> [Task requirements]: From the line containing "Work out which" through the last line, print the records exactly and nothing else.

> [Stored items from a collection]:
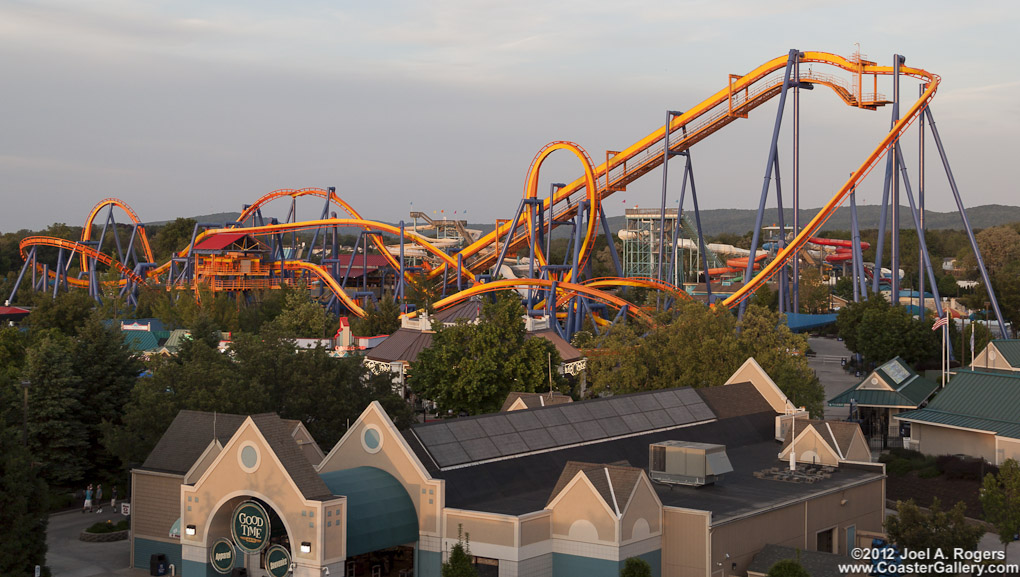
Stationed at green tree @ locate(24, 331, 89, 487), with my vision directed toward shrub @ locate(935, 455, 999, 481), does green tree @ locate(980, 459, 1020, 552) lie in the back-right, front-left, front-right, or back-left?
front-right

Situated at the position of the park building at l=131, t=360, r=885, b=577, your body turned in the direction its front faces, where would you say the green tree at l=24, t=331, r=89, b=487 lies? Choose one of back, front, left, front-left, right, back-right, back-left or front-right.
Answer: right

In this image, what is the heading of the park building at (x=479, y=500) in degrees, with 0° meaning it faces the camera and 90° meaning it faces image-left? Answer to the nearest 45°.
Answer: approximately 45°

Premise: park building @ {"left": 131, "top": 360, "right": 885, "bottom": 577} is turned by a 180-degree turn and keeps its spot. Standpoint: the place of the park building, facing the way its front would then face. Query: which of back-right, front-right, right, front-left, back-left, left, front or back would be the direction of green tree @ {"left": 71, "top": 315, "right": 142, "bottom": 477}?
left

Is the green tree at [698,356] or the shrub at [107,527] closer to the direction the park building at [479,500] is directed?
the shrub

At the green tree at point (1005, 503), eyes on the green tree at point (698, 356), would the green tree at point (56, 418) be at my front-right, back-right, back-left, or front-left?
front-left

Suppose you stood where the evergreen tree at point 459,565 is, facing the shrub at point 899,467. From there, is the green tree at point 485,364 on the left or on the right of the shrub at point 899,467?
left

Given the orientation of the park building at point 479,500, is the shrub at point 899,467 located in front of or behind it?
behind

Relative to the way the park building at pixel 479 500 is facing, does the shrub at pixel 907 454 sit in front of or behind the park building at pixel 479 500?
behind

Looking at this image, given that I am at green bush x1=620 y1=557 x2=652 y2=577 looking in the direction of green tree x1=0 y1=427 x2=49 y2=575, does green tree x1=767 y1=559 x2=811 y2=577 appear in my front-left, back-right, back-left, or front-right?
back-right

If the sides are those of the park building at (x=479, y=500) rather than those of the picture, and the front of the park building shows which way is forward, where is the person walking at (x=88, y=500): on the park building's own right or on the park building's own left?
on the park building's own right

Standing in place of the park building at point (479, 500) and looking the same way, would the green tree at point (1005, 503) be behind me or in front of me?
behind

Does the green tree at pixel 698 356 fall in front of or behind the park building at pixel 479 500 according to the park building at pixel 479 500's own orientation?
behind

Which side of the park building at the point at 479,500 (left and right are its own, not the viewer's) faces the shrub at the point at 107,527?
right

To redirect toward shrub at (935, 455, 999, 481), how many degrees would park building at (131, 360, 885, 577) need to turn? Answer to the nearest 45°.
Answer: approximately 180°
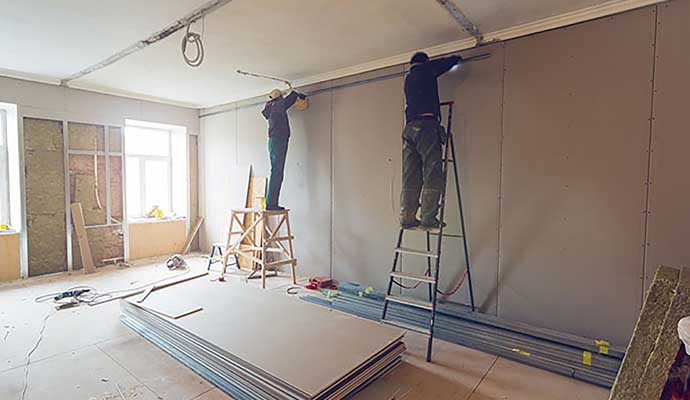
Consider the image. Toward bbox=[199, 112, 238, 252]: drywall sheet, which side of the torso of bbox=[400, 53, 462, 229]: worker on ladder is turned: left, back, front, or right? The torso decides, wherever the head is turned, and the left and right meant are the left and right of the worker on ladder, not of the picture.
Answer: left

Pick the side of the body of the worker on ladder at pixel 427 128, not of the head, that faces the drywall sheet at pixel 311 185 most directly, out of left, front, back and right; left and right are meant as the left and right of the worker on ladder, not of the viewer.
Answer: left

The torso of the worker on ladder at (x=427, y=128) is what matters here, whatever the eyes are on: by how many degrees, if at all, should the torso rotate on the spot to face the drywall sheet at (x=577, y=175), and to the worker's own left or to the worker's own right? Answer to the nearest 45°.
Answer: approximately 45° to the worker's own right

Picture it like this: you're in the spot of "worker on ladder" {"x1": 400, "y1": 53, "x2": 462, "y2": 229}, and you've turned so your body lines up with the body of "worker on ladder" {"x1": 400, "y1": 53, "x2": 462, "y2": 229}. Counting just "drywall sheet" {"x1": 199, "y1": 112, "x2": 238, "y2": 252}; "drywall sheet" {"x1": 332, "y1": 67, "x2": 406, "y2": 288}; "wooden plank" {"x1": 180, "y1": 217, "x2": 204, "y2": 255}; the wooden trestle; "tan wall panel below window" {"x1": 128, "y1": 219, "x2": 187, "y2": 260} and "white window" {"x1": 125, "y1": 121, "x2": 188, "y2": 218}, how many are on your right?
0

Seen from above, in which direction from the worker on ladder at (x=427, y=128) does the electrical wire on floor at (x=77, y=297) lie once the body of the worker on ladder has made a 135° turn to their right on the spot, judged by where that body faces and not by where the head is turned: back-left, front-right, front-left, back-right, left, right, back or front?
right

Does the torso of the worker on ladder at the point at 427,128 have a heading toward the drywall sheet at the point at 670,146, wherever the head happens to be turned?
no

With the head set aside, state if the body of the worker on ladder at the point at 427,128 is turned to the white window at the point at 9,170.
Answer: no

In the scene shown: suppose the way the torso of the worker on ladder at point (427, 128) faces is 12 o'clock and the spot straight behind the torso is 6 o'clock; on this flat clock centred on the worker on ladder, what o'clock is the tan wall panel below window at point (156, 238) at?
The tan wall panel below window is roughly at 8 o'clock from the worker on ladder.

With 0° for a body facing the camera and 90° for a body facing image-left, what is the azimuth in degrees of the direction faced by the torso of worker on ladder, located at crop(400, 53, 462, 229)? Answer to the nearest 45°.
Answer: approximately 225°

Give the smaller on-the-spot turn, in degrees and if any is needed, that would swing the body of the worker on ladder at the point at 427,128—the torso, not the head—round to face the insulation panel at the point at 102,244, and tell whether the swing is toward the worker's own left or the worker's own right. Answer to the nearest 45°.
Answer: approximately 135° to the worker's own left

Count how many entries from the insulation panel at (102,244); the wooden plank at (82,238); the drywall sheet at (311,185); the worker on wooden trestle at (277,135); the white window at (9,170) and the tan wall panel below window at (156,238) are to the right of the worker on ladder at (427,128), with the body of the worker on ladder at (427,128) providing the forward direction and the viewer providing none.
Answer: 0

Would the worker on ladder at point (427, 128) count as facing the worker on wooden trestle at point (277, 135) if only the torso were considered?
no

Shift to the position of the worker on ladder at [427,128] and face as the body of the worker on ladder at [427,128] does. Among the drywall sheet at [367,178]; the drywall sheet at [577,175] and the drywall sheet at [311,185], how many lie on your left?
2
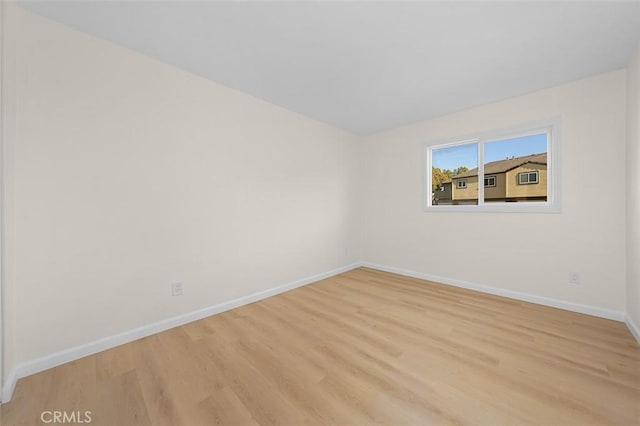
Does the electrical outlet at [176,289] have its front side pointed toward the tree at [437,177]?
no

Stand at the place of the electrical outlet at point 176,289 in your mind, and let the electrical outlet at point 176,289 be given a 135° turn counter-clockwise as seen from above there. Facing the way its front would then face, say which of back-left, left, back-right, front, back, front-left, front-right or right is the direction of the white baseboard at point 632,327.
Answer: right

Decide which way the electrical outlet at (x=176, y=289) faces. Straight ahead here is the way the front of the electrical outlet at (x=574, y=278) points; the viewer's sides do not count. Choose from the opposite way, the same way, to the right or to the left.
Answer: to the left

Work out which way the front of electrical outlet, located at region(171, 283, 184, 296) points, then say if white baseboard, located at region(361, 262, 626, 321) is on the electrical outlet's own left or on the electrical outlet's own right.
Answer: on the electrical outlet's own left

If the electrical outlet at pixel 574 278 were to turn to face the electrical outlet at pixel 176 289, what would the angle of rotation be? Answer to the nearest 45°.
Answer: approximately 45° to its right

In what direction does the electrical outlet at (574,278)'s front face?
toward the camera

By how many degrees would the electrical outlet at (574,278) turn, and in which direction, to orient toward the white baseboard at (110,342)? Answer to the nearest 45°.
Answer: approximately 45° to its right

> [Exercise solution]:
Work out which way the front of electrical outlet, located at region(171, 283, 184, 296) points, then say if white baseboard, located at region(361, 262, 626, 321) is on the electrical outlet's own left or on the electrical outlet's own right.
Answer: on the electrical outlet's own left

If the electrical outlet at pixel 574 278 were to turn to face the electrical outlet at pixel 176 289, what would the angle of rotation be? Answer to the nearest 45°.
Answer: approximately 45° to its right

In what direction does the electrical outlet at (574,278)'s front face?
toward the camera

By how many degrees would the electrical outlet at (574,278) turn, and in which direction, to orient toward the white baseboard at (110,342)? Answer to the nearest 45°.
Answer: approximately 45° to its right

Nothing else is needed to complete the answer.